Ease your buying experience

The Music Farm created this guitar buyers guide to help clarify the parts that make a guitar. Knowing what attributes to look for will make the entire process of purchasing a guitar much easier. Using this guide you will be able to look at the features of a prospective guitar, and decide if it fits you. Make the right decision about your next guitar!
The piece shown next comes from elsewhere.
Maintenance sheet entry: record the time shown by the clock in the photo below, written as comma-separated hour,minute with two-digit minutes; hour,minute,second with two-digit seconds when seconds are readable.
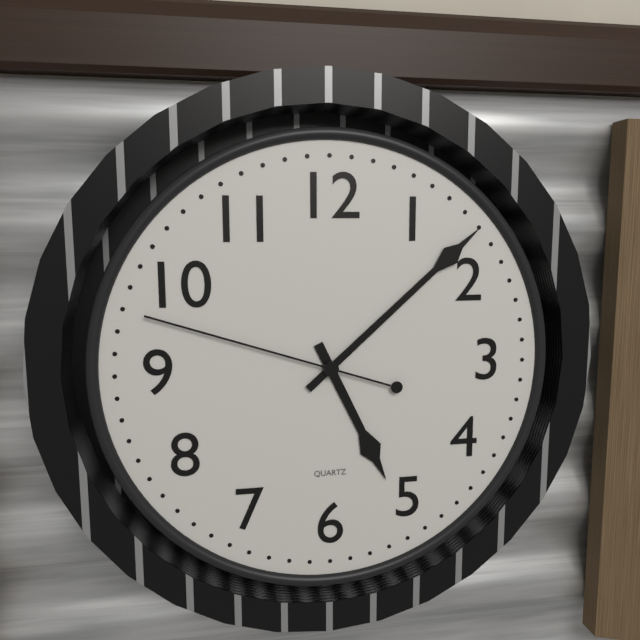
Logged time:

The most important aspect of any stringed instrument is the neck. All hardware and electronics etc. can upgraded, but the neck is the “feel” of the instrument.

Neck Material

Neck material is the wood or other material that the neck is constructed from. The most common woods used for guitar necks are maple and mahogany. Nato and Sapele are also sometimes used. Synthetics such as carbon fiber are selected less often than natural wood, and Martin’s uses a multi-layered birch composite known as Stratabond in some guitars.

Neck Shape

Neck shape refers to the profile of the back of the neck as it fits into the player’s hand. Usually “letters” are used to describe the profile such as a "Hard V", a “V” shape profile to the back of the neck. "Soft V" – a little more rounded out on the sides . “C” the most common profile, slightly rolled over on the edges, not too thick- similar to Gibson’s 60’s neck profile. D - which is a thicker neck profile, ie: Gibson’s 50’s neck profile. And U – very thick, also referred to as “baseball bat” thickness profile.

Neck Scale

Scale Length – the distance from the back of the nut to the top of the bridge. Standard Fender length is 25.5 Inches. Gibson usually uses a shorter 24.75 inch scale length. Fender Jaguars measure in at 24”, Mustangs- short scale at 22 “. Basses usually run at 34 “ – long scale, 35” extra long scale and 30” short scale. There are many other options that are usable- PRS is popularizing using 25”-even scale as are many acoustic builders and 32” is being flirted with on some bass designs.

Neck Radius

Radius – the curvature or profile of the finger board. Given in inches of radius. Vintage Fenders had a good curve on the top measuring 7.25”. This makes chording easy, but strings will “fret out” – lose vibration when they are bent. A flatter radius makes for bigger bends. Fender and others have moved to a 9.5” radius on fret boards. Charvel popularized the compound radius board, cut from a cone, where radius starts at 12” and goes to a much flatter 16” radius to ease bending.

Neck Set Type

How the neck is attached to the body. A bolt on neck is bolted on with screws. A set neck is glued to the body. A neck-through the neck material continues to run back through the back, becoming part of the body unit.

Fret Board

Different fret board materials will have different tones and qualities. Maple makes for a bright sound, hard feel, with a quick decay. Rosewood is a warm sounding, softer feeling, with more sustain. Ebony makes for a very crisper sound with complexity. Some synthetics have been used with great success such as Martin‘s Richlite, or Ebonal – synthetic imitation ebony, seen on many fretless basses.

Nut Width

Nut Width – how wide the neck is at the nut. Given in inches, 1- 11/16 is industry standard width for acoustic guitars. 1- 5/8 is standard for electric guitars. The number of frets tells how long the fret-board has been extended for playability but has little to do with actual scale length.

Body Shape

Body shape defines the look of a instrument, but also defines the tone characteristics and comfortability of the instrument. Body type shapes such as the single and double cuts define conventional styles. Newer shapes such as the V, Explorer ,Warlock , and others push the bounds of the imagination. Building options such as Hollow-body (completely acoustic), Solid bodies and semi-hollow body variants offer differing complex tonal signatures and characteristics. Body material, both natural woods, and synthetic material, will heavily influence tonal response.

Bridge Types

Bridge Types also define tonal response and string feel and offering tonal options such as tremolo effects.

Pick Ups

Pick-ups turn the vibrations from the guitar into a electrical signal and heavily influence the tone and attitude of a instrument. Allowing it to be amplified in a variety of manners.


Orientation refers to if the instrument was designed to be played right or left handed. Guitars like boys and girls equally.